### RAW DATA
□ □ □ □ □ □ □
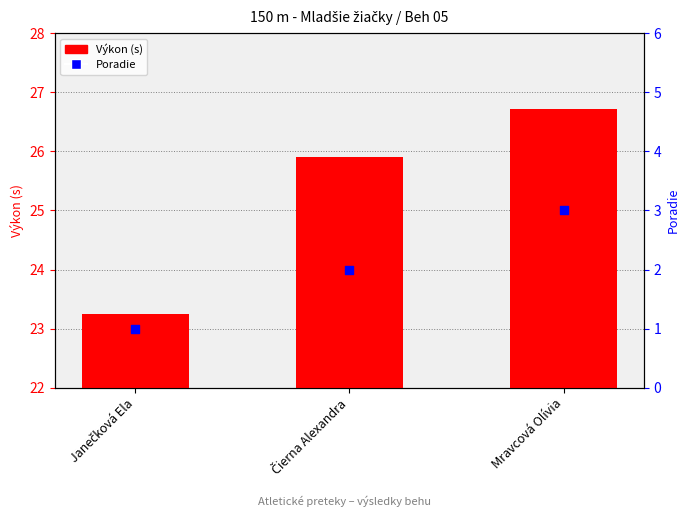

At which category is the sum across all series the highest?

Mravcová Olívia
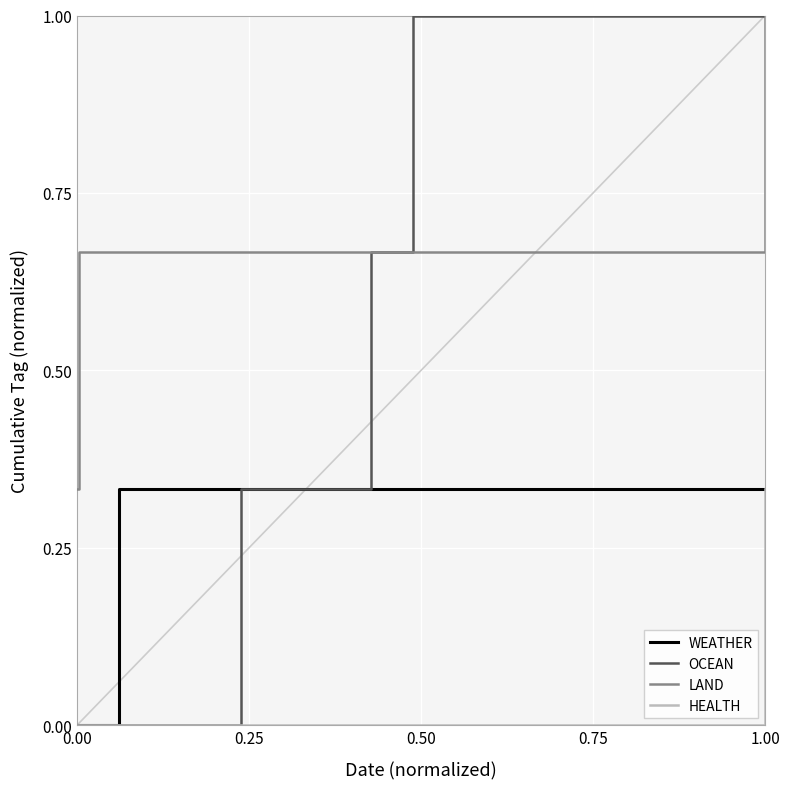

Which series has the largest range (max minus min)?

OCEAN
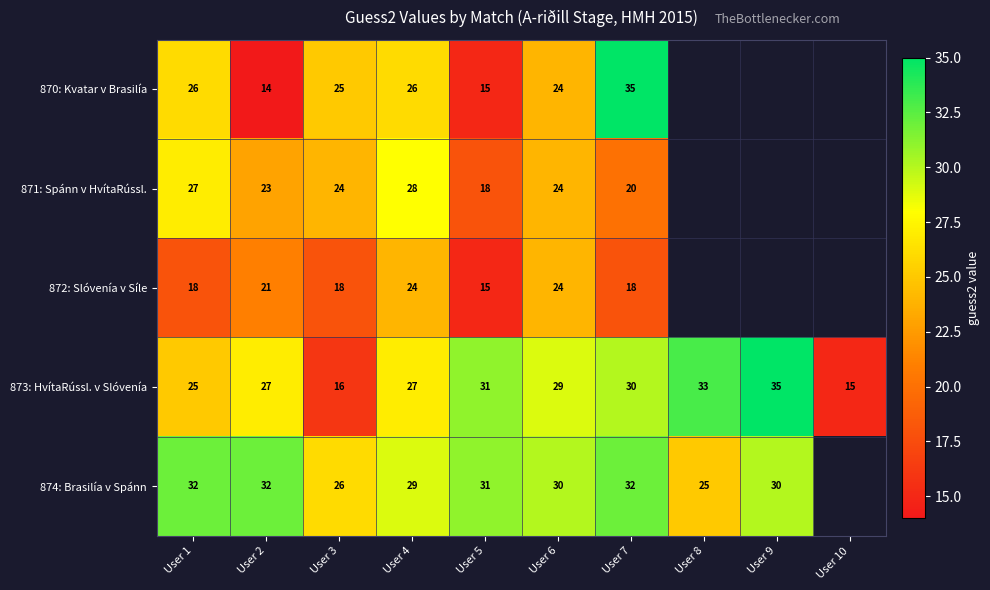

Which category has the lowest value in the 873: HvítaRússl. v Slóvenía series?

User 10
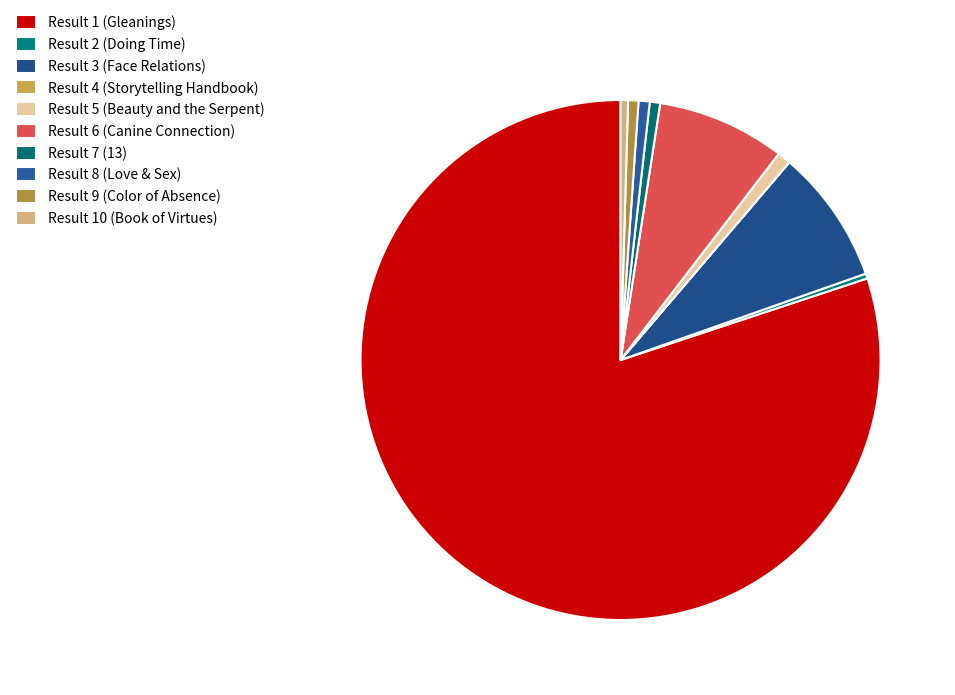

How much of the chart is everything except Result 5 (Beauty and the Serpent)?

99.2%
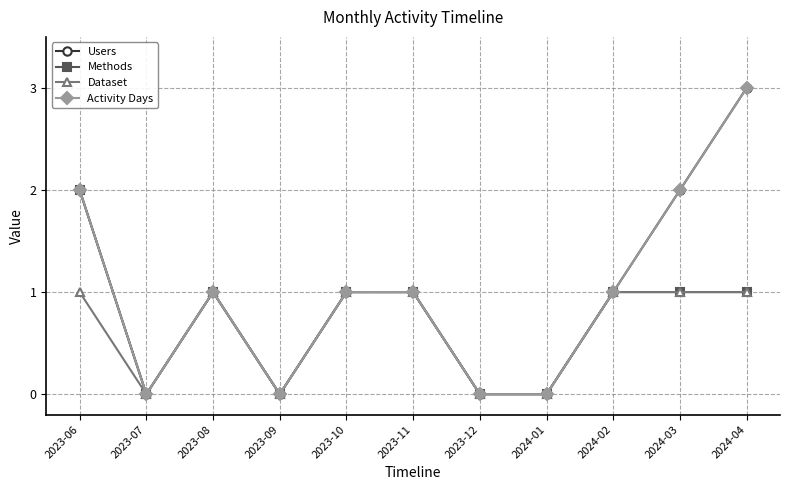

What is the highest value of the Users series?

3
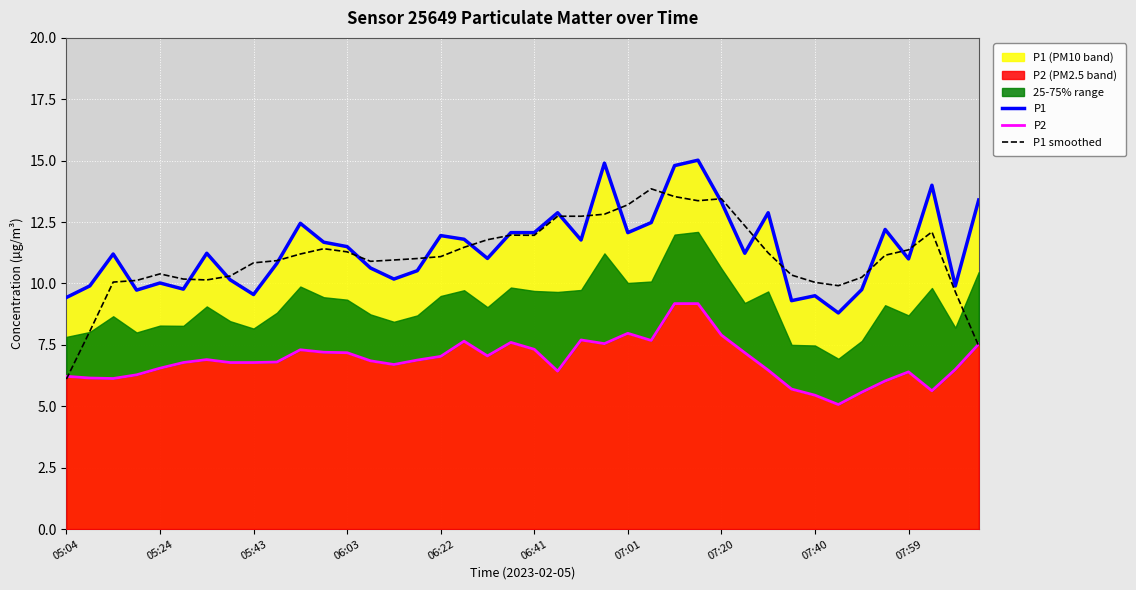

The value of P1 smoothed at 18 is 11.8. True or false?

True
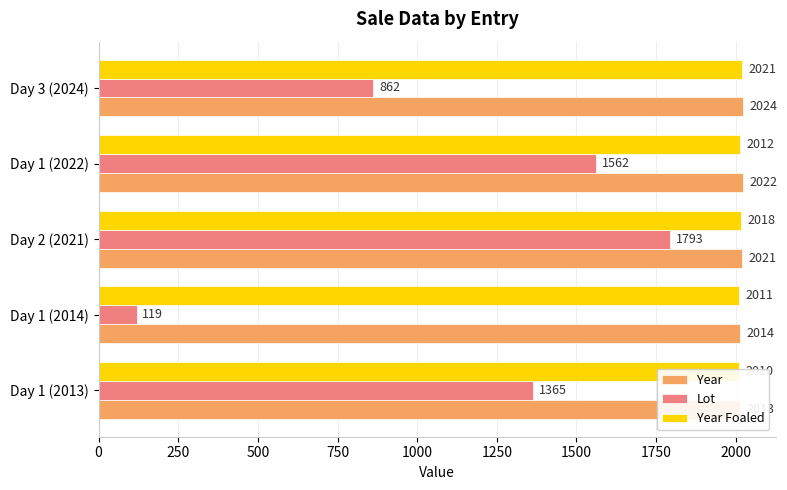

Is the value of Lot at Day 1 (2022) greater than the value of Year Foaled at Day 1 (2013)?

No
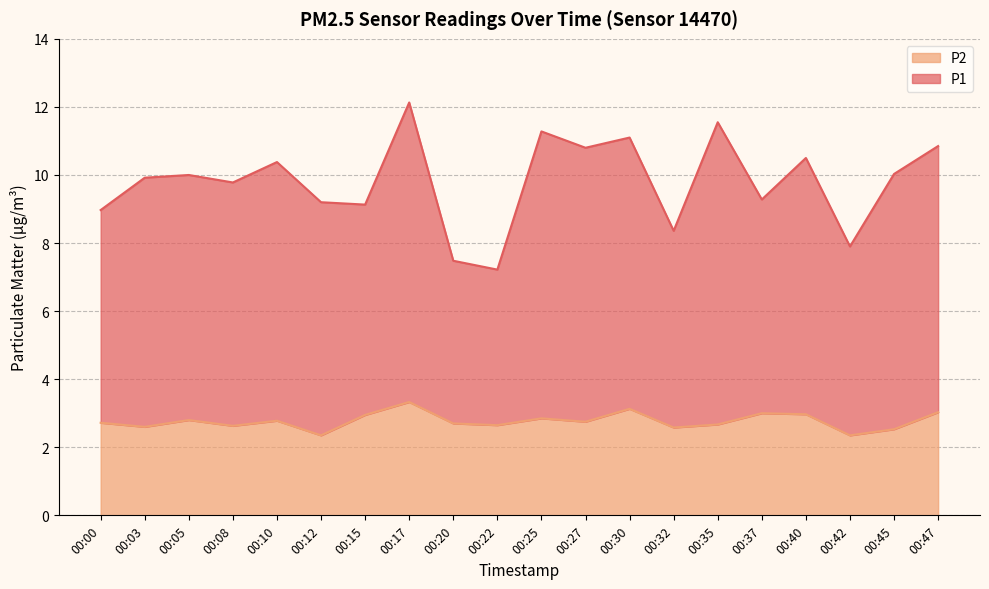

What is the sum of the P2 values at 00:15 and 00:05?

5.8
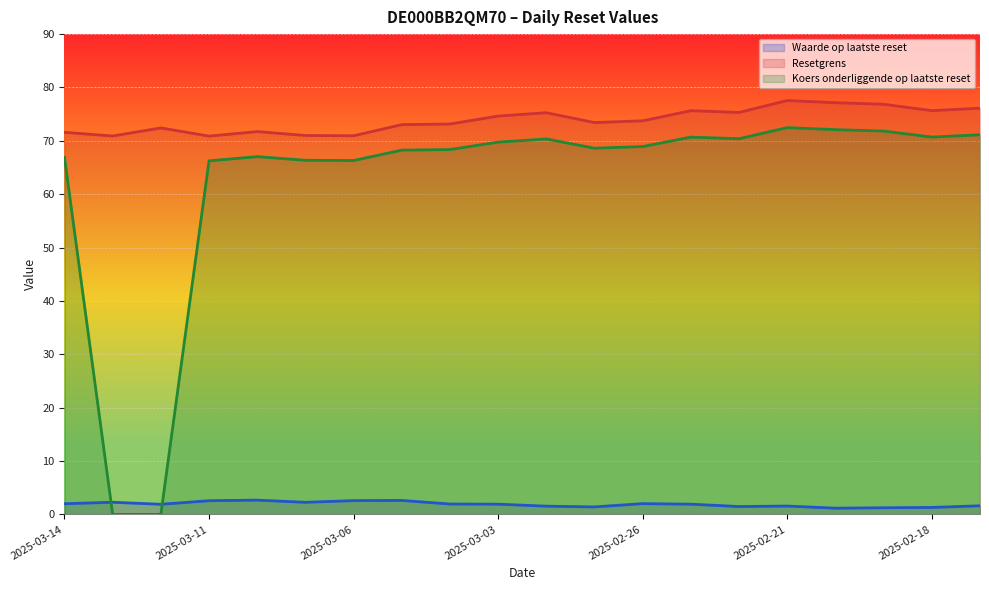

The value of Koers onderliggende op laatste reset at 2025-02-14 is 127.2. True or false?

False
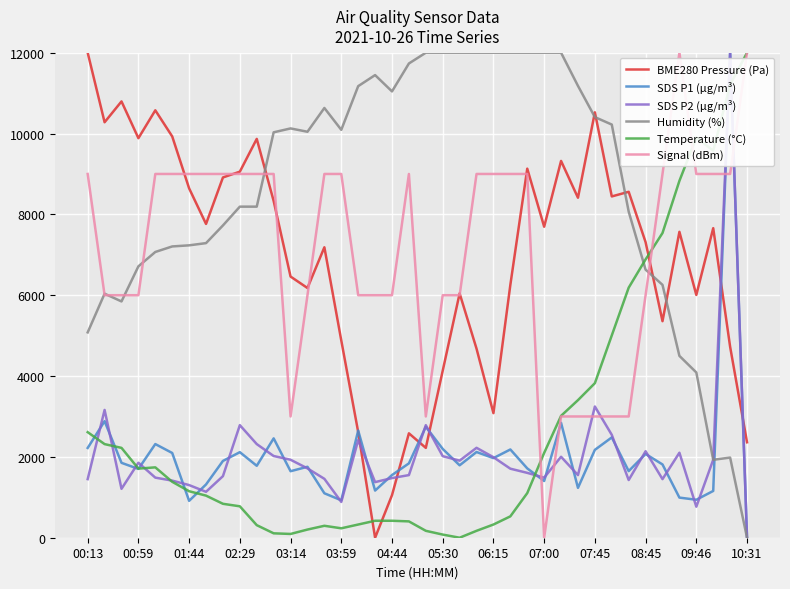

What is the maximum value for Temperature (°C)?

12000.0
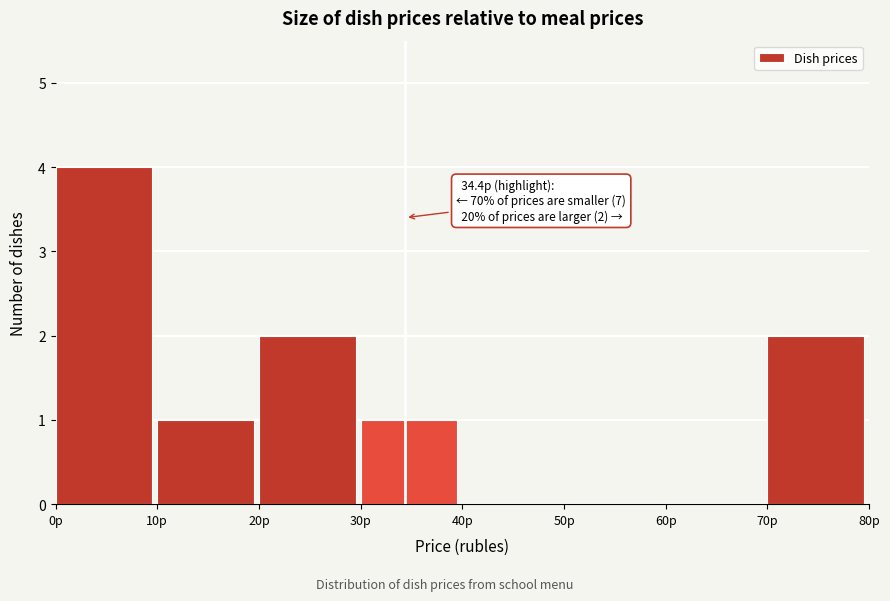

Which range on the x-axis has the tallest bar?

0 to 10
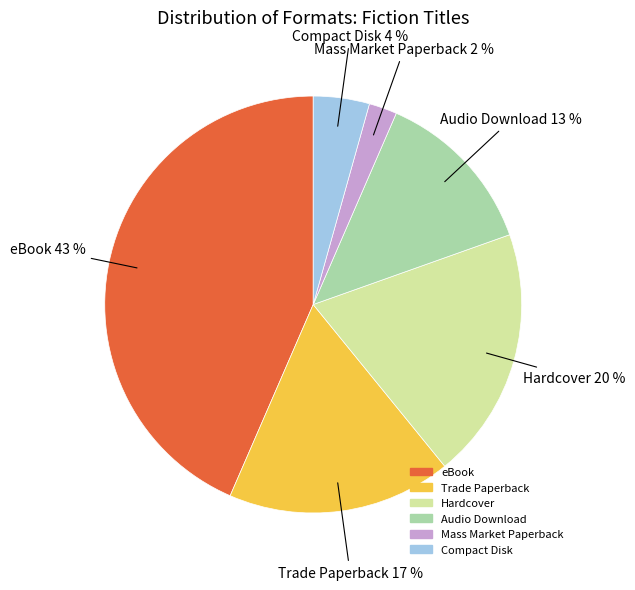

Is it true that Compact Disk is 4% of the pie?

True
□ □ □ □ □ □ □
### WHAT YOU HAVE TO DO
Switch every "series" in the data above to "data set", change nothing else, and write the data out again without the pictures.

### OUTPUT FOR THIS EXERCISE
At which category is the sum across all data set the highest?

Mravcová Olívia

Which data set has the largest range (max minus min)?

OCEAN

Which category has the lowest value in the 873: HvítaRússl. v Slóvenía data set?

User 10

How much of the chart is everything except Result 5 (Beauty and the Serpent)?

99.2%

What is the highest value of the Users data set?

3

The value of P1 smoothed at 18 is 11.8. True or false?

True

Is the value of Lot at Day 1 (2022) greater than the value of Year Foaled at Day 1 (2013)?

No

What is the sum of the P2 values at 00:15 and 00:05?

5.8

The value of Koers onderliggende op laatste reset at 2025-02-14 is 127.2. True or false?

False

What is the maximum value for Temperature (°C)?

12000.0

Which range on the x-axis has the tallest bar?

0 to 10

Is it true that Compact Disk is 4% of the pie?

True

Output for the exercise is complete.